(Collected data)
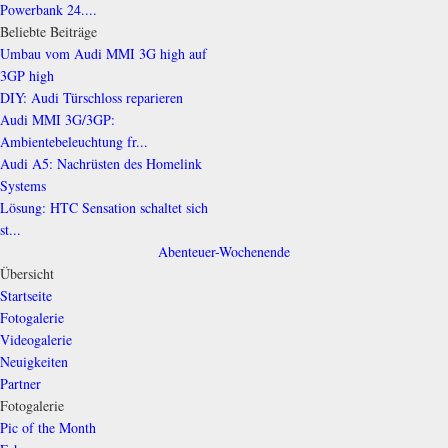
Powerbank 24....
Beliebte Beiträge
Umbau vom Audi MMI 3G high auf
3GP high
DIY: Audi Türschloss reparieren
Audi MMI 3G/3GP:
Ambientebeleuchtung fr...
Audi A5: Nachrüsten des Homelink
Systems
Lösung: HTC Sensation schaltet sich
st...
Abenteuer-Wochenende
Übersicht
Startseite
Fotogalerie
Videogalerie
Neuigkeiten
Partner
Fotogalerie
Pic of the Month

...

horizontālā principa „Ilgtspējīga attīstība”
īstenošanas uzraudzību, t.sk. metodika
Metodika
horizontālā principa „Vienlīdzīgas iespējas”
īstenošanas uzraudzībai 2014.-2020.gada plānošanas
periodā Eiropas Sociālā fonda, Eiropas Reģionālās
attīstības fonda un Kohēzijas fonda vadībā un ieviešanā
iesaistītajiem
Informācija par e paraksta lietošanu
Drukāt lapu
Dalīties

• _EXERCISE_
Rewrite the records from the line with "Powerbank 24...." to the line with "Pic of the Month", swapping "Fotogalerie" for "Bildergalerie" and keeping everything else the same.

• _RESPONSE TO THE TASK_
Powerbank 24....
Beliebte Beiträge
Umbau vom Audi MMI 3G high auf
3GP high
DIY: Audi Türschloss reparieren
Audi MMI 3G/3GP:
Ambientebeleuchtung fr...
Audi A5: Nachrüsten des Homelink
Systems
Lösung: HTC Sensation schaltet sich
st...
Abenteuer-Wochenende
Übersicht
Startseite
Bildergalerie
Videogalerie
Neuigkeiten
Partner
Bildergalerie
Pic of the Month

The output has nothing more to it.